Before we run the updated code, we also need to use a NN model which expects our new input size. Luckily, qusi has NN architectures that automatically resize their components for a given input size. So the only other change from the existing code is to change Hadryss.new() to Hadryss.new(input_length=4000).
Modifying the preprocessing¶
In the previous section, we only changed the length of that the uniform lengthening preprocessing transform is using. However, we still used all the remaining default preprocessing steps that are contained in default_light_curve_observation_post_injection_transform. Let’s take a look at what the default one does. It looks something like:
def default_light_curve_observation_post_injection_transform(x: LightCurveObservation, length: int, randomize: bool = True) -> (Tensor, Tensor):
x = remove_infinite_flux_data_points_from_light_curve_observation(x)
x = remove_nan_flux_data_points_from_light_curve_observation(x)
if randomize:
x = randomly_roll_light_curve_observation(x)
x = from_light_curve_observation_to_fluxes_array_and_label_array(x)

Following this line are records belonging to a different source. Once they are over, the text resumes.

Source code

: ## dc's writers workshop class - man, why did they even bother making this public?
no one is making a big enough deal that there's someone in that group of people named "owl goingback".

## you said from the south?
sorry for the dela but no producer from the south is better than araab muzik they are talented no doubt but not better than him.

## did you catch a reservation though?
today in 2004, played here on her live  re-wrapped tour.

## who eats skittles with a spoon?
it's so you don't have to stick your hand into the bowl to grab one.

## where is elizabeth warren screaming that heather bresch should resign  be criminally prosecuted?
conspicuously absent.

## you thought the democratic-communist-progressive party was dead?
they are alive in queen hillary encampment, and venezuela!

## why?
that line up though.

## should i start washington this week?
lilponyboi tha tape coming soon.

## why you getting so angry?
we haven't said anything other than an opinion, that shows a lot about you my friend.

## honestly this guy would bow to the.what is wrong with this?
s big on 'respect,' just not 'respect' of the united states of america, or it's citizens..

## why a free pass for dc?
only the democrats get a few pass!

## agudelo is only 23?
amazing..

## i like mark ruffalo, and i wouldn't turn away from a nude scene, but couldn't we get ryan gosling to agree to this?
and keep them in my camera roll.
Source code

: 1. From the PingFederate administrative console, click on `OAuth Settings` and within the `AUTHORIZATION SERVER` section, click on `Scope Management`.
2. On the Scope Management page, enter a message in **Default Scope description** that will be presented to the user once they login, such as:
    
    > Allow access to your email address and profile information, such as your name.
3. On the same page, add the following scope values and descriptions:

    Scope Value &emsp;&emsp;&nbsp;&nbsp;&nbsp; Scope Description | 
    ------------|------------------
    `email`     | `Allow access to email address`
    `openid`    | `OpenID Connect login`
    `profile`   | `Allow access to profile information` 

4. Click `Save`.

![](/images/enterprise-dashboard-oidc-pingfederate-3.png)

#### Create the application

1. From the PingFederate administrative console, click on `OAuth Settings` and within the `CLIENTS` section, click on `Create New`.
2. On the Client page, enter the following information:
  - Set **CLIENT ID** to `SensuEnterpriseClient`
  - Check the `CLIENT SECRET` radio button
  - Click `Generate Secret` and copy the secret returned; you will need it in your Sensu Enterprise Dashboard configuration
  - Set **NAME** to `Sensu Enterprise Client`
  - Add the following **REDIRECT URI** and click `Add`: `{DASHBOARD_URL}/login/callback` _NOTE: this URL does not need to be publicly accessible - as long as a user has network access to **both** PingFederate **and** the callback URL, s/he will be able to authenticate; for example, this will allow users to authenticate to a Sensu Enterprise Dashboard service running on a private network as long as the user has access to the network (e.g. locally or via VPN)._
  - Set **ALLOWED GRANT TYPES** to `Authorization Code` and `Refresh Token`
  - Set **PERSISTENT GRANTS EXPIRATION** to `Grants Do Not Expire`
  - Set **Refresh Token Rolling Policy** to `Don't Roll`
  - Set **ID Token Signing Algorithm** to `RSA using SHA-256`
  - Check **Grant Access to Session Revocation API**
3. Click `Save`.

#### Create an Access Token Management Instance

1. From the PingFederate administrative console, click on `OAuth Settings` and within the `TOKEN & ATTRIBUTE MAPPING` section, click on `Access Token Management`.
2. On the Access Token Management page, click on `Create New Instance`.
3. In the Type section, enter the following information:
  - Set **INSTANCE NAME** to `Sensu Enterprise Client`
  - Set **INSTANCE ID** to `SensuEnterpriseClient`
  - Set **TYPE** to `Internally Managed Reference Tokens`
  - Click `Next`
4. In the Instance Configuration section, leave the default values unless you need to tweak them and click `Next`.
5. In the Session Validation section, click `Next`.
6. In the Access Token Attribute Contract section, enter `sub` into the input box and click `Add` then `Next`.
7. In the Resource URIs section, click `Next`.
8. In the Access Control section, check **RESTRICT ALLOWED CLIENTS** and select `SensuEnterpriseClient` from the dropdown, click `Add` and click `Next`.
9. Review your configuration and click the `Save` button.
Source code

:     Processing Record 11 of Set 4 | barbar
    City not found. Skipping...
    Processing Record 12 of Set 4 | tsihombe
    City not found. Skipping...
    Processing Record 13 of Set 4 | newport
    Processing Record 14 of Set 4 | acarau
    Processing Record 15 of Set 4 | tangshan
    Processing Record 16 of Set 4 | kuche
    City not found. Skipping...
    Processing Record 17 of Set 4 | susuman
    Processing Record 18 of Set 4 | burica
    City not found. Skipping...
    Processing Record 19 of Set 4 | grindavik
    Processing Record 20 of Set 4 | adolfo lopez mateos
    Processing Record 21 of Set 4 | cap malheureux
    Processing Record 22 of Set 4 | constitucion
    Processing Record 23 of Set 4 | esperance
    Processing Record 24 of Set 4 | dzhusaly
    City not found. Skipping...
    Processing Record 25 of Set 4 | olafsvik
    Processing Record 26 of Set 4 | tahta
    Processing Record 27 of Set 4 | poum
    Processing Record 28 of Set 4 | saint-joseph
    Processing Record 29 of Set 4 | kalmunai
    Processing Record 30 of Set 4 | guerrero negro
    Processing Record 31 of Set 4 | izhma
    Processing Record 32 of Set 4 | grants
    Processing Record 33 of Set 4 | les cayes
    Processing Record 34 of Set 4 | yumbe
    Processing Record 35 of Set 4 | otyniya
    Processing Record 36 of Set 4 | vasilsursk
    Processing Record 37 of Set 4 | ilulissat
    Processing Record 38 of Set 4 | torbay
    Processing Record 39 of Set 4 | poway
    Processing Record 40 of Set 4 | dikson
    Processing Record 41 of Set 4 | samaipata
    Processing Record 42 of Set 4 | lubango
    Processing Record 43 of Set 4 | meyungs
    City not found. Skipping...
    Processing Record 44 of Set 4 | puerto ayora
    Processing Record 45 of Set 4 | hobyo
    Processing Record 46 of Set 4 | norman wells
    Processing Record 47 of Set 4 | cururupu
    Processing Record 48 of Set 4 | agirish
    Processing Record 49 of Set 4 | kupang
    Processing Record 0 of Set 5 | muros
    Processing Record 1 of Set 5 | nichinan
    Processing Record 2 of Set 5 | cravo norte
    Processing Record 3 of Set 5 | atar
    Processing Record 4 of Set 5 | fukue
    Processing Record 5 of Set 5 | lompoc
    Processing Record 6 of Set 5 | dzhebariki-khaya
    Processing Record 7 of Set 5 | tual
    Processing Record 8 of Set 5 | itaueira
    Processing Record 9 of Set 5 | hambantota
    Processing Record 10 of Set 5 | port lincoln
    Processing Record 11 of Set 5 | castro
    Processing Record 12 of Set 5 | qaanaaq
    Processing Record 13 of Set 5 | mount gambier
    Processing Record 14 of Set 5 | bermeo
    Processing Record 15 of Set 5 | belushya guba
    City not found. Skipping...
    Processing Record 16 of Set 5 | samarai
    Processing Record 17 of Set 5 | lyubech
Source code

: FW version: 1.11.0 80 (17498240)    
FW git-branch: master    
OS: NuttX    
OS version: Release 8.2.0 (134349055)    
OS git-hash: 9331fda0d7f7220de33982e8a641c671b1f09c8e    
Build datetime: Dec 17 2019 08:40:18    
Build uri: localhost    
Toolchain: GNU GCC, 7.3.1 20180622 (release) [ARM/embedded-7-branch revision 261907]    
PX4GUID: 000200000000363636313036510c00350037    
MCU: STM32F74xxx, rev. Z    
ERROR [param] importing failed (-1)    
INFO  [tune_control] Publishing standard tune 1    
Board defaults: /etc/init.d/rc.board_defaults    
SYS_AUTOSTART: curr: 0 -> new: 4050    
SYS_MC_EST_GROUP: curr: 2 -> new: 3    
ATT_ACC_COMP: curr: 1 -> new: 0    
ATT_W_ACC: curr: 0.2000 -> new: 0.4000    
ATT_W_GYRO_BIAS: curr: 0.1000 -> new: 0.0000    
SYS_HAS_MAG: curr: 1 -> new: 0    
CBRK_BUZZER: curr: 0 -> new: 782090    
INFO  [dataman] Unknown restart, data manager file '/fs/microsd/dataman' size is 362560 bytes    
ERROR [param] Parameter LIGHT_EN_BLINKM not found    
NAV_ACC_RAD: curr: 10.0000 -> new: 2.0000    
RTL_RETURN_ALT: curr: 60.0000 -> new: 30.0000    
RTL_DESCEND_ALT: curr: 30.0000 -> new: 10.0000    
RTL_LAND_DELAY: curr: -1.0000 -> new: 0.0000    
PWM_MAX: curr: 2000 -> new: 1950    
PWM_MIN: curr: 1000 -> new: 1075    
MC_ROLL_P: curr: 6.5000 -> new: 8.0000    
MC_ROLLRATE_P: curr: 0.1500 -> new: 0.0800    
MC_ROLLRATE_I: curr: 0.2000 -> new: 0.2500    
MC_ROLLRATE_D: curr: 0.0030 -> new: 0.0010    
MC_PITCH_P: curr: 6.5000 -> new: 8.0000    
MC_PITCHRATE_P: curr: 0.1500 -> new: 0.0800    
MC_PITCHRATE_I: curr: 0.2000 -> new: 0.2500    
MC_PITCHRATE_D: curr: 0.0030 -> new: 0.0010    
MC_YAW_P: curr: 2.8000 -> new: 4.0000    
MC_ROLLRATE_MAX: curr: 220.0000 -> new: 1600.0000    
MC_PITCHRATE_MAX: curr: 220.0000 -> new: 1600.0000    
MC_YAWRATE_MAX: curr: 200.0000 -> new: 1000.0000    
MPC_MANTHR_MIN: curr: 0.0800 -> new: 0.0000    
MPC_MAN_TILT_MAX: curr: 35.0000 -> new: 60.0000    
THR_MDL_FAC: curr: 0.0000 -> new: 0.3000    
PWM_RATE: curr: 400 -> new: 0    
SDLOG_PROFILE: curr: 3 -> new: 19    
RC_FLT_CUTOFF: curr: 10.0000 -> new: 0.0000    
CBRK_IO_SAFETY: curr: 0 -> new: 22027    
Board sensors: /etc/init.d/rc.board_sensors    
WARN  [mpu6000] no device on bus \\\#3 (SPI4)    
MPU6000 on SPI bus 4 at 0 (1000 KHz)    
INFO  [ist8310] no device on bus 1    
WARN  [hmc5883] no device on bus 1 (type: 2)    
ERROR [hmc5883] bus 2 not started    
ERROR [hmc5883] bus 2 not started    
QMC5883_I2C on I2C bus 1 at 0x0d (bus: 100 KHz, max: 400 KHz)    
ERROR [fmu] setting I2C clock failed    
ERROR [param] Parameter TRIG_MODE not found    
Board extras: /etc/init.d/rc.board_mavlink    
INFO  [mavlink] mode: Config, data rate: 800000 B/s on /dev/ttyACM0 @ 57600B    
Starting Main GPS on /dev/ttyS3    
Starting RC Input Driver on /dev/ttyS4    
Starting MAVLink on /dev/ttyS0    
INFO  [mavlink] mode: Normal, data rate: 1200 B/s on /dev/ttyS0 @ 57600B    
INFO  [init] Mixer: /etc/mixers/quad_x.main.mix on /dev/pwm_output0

x = (make_uniform_length(x[0], length=length), x[1])
x = pair_array_to_tensor(x)
x = (normalize_tensor_by_modified_z_score(x[0]), x[1])
return x
It’s a function that takes in a LightCurveObservation and spits out two Tensors, one for the fluxes and one for the label to predict. Most of the data transform functions within have names that are largely descriptive, but we’ll walk through them anyway. remove_nan_flux_data_points_from_light_curve_observation removes time steps from a LightCurveObservation where the flux is NaN. randomly_roll_light_curve_observation randomly rolls the light curve (a random cut is made and the two segments’ order is swapped). from_light_curve_observation_to_fluxes_array_and_label_array extracts two NumPy arrays from a LightCurveObservation, one for the fluxes and one from the label (which in this case will be an array with a single value). make_uniform_length performs the uniform lengthening on the fluxes as we discussed in the previous section. pair_array_to_tensor converts the pair of NumPy arrays to a pair of PyTorch tensors (PyTorch’s equivalent of an array). normalize_tensor_by_modified_z_score normalizes a tensor based on the median absolute deviation. Notice, this is only applied to the flux tensor, not the label tensor. The randomize parameter enables or disables randomization of the functions which may include randomization. During training, randomization should be on to make sure we get variation in training observations. During evaluation and inference, it should be off to get repeatable results. In our previous example, to keep the code simple, we did not disable randomization for the validation dataset. Although in most cases it will not make a major difference, randomization should be disabled on the validation dataset. It should only be enabled for the training dataset.
It’s worth noting, default_light_curve_observation_post_injection_transform is just a function that can be replaced as desired. To remove one of the preprocessing steps or add in an addition one, we can simply make a modified version of this function. Additionally, qusi does not require the transform function to output only the fluxes and a binary label. The Hadryss NN model expects these two types of values for training, but other models may take advantage of the times of the light curve, or they may predict multi-class or regression labels.